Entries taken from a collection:
::::::
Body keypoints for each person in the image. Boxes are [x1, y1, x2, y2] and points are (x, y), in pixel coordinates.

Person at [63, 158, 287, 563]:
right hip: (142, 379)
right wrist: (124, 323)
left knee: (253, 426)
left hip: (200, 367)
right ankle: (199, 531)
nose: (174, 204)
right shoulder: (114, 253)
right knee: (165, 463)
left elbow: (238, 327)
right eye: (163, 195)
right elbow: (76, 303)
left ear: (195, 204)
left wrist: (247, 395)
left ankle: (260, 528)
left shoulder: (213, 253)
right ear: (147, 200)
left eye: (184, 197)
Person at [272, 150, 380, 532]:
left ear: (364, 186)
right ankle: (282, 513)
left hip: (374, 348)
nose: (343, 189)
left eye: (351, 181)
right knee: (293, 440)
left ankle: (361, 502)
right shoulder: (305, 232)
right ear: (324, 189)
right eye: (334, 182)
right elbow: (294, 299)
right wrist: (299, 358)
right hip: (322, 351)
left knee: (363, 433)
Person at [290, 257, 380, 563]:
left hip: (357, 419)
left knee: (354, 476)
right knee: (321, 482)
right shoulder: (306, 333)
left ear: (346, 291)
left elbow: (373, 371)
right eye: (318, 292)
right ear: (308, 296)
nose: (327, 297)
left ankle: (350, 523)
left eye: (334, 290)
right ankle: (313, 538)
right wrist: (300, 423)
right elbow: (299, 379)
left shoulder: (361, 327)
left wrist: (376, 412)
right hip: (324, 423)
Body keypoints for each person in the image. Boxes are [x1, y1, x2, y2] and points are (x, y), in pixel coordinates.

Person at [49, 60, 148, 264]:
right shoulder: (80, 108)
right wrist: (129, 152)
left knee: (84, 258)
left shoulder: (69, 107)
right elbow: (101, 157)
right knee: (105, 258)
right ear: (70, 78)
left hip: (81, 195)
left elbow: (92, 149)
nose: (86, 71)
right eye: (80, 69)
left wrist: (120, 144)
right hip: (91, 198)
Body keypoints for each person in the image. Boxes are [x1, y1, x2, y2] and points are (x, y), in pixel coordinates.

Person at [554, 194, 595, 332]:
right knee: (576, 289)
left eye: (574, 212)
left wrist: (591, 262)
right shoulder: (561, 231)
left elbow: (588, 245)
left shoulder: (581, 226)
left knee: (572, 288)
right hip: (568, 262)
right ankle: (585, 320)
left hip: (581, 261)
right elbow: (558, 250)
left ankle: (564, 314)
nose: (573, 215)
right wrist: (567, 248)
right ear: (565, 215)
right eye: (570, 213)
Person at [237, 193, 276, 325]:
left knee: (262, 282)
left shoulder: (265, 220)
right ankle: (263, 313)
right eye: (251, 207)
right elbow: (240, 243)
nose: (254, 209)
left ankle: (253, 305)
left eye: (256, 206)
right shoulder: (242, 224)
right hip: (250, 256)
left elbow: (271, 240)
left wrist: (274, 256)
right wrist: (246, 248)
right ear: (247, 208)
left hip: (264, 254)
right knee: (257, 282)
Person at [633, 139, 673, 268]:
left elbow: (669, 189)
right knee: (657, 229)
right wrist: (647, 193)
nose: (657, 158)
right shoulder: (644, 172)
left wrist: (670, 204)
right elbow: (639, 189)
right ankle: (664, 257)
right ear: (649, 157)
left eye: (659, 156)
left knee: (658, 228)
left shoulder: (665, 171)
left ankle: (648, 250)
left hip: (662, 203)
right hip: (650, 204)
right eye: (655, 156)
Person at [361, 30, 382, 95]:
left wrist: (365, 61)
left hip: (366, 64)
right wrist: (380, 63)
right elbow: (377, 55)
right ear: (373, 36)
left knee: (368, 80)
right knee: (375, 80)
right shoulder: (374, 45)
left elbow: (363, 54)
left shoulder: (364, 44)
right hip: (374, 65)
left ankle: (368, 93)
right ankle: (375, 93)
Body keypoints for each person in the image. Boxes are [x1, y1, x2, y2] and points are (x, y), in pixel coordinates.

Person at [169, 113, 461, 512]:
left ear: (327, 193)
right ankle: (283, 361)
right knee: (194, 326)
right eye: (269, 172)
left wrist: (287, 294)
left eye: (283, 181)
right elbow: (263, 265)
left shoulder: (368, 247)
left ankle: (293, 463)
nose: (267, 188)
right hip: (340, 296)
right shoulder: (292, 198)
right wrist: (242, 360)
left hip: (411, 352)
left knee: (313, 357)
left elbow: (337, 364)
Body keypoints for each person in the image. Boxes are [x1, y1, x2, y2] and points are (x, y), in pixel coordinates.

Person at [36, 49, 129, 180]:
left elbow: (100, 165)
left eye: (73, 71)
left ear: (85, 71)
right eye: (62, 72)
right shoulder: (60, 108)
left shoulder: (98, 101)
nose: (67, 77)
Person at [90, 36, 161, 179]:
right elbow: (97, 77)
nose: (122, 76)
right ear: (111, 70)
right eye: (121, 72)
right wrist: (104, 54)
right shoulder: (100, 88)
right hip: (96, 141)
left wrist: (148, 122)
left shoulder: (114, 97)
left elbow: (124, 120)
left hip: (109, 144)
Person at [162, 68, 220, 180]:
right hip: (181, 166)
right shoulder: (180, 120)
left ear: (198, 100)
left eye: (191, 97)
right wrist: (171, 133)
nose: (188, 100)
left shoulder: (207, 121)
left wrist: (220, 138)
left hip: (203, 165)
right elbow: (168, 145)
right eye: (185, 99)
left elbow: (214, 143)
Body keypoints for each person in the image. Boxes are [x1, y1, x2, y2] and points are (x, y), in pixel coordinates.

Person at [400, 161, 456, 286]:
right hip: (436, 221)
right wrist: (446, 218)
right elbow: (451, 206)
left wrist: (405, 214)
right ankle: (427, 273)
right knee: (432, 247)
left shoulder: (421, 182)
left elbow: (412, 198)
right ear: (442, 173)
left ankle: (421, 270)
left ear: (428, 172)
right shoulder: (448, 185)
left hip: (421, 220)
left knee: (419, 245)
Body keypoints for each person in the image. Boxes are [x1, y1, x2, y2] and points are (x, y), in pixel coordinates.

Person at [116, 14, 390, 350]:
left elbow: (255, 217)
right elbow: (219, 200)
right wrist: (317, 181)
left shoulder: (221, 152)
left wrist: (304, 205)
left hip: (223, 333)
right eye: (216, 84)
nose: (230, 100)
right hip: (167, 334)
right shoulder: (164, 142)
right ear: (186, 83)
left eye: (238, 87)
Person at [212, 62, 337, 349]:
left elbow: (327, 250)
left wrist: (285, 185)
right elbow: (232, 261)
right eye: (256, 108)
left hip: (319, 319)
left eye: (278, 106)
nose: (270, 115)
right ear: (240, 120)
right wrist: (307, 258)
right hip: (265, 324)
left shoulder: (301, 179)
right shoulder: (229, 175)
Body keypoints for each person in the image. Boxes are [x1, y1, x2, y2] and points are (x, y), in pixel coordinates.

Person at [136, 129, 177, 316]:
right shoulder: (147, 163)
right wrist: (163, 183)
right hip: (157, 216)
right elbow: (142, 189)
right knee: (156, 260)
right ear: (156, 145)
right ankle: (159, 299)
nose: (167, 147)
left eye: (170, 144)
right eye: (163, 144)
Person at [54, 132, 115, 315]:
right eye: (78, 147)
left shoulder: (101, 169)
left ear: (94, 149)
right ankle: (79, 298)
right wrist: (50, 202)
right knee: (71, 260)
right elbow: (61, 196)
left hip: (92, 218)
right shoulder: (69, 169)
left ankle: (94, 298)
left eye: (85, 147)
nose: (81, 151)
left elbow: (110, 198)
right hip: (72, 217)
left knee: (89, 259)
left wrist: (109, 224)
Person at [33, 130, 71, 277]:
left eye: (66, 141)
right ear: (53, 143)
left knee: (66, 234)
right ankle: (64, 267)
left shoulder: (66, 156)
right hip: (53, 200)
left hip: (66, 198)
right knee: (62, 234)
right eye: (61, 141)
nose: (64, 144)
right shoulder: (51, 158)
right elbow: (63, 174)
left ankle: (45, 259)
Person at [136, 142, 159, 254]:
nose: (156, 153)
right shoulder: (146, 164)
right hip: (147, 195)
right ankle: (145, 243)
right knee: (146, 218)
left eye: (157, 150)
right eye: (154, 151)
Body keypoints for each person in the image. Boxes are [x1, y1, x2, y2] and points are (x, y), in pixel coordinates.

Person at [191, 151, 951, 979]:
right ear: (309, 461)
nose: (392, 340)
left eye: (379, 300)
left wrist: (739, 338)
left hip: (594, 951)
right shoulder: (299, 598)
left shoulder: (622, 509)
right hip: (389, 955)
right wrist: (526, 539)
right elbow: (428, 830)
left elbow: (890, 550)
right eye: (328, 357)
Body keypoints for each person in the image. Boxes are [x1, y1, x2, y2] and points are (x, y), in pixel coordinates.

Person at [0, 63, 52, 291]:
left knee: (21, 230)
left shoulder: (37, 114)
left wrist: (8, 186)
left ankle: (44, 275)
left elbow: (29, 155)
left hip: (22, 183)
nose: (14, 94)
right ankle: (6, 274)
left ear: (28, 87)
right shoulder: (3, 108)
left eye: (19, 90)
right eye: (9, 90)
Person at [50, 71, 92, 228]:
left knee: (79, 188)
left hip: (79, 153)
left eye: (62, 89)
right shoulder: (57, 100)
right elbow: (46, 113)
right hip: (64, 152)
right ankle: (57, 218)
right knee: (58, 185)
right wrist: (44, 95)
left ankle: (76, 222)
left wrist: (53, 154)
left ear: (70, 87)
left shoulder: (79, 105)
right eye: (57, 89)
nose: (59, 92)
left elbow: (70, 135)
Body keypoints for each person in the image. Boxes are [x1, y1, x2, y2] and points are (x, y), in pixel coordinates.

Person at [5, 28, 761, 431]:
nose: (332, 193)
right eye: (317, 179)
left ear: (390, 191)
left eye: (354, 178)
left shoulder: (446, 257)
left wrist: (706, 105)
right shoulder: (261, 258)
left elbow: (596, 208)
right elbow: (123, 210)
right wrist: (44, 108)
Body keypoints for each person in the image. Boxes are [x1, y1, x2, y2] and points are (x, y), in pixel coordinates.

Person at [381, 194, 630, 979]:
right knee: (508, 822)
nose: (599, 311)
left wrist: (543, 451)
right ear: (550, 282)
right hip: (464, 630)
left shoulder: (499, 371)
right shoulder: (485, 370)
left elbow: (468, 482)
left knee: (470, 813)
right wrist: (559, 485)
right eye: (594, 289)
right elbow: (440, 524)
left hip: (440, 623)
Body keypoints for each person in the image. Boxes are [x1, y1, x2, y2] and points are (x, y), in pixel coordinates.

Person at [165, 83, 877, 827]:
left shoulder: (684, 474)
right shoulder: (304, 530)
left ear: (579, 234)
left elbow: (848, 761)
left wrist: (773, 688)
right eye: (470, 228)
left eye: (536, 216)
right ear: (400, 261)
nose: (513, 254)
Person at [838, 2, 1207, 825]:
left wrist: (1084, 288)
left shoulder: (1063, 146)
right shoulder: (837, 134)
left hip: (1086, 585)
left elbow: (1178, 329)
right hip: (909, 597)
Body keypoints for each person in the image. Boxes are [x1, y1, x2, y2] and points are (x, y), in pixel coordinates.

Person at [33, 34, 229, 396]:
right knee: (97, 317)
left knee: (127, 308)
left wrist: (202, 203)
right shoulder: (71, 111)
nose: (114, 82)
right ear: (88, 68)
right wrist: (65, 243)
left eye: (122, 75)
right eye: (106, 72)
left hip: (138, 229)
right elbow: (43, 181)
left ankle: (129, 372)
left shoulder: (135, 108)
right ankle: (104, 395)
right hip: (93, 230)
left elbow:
::::::
Exercise objective: In the entries above, one line contains "left knee: (363, 433)" and another contains "right ear: (247, 208)". Reproduce exactly those two lines and the lines between them, nothing else.

Result:
left knee: (363, 433)
Person at [290, 257, 380, 563]:
left hip: (357, 419)
left knee: (354, 476)
right knee: (321, 482)
right shoulder: (306, 333)
left ear: (346, 291)
left elbow: (373, 371)
right eye: (318, 292)
right ear: (308, 296)
nose: (327, 297)
left ankle: (350, 523)
left eye: (334, 290)
right ankle: (313, 538)
right wrist: (300, 423)
right elbow: (299, 379)
left shoulder: (361, 327)
left wrist: (376, 412)
right hip: (324, 423)
Body keypoints for each person in the image. Boxes are [x1, y1, x2, y2] and points are (x, y), in pixel coordinates.

Person at [49, 60, 148, 264]:
right shoulder: (80, 108)
right wrist: (129, 152)
left knee: (84, 258)
left shoulder: (69, 107)
right elbow: (101, 157)
right knee: (105, 258)
right ear: (70, 78)
left hip: (81, 195)
left elbow: (92, 149)
nose: (86, 71)
right eye: (80, 69)
left wrist: (120, 144)
right hip: (91, 198)
Body keypoints for each person in the image. Boxes are [x1, y1, x2, y2] and points are (x, y), in pixel coordinates.

Person at [554, 194, 595, 332]:
right knee: (576, 289)
left eye: (574, 212)
left wrist: (591, 262)
right shoulder: (561, 231)
left elbow: (588, 245)
left shoulder: (581, 226)
left knee: (572, 288)
right hip: (568, 262)
right ankle: (585, 320)
left hip: (581, 261)
right elbow: (558, 250)
left ankle: (564, 314)
nose: (573, 215)
right wrist: (567, 248)
right ear: (565, 215)
right eye: (570, 213)
Person at [237, 193, 276, 325]:
left knee: (262, 282)
left shoulder: (265, 220)
right ankle: (263, 313)
right eye: (251, 207)
right elbow: (240, 243)
nose: (254, 209)
left ankle: (253, 305)
left eye: (256, 206)
right shoulder: (242, 224)
right hip: (250, 256)
left elbow: (271, 240)
left wrist: (274, 256)
right wrist: (246, 248)
right ear: (247, 208)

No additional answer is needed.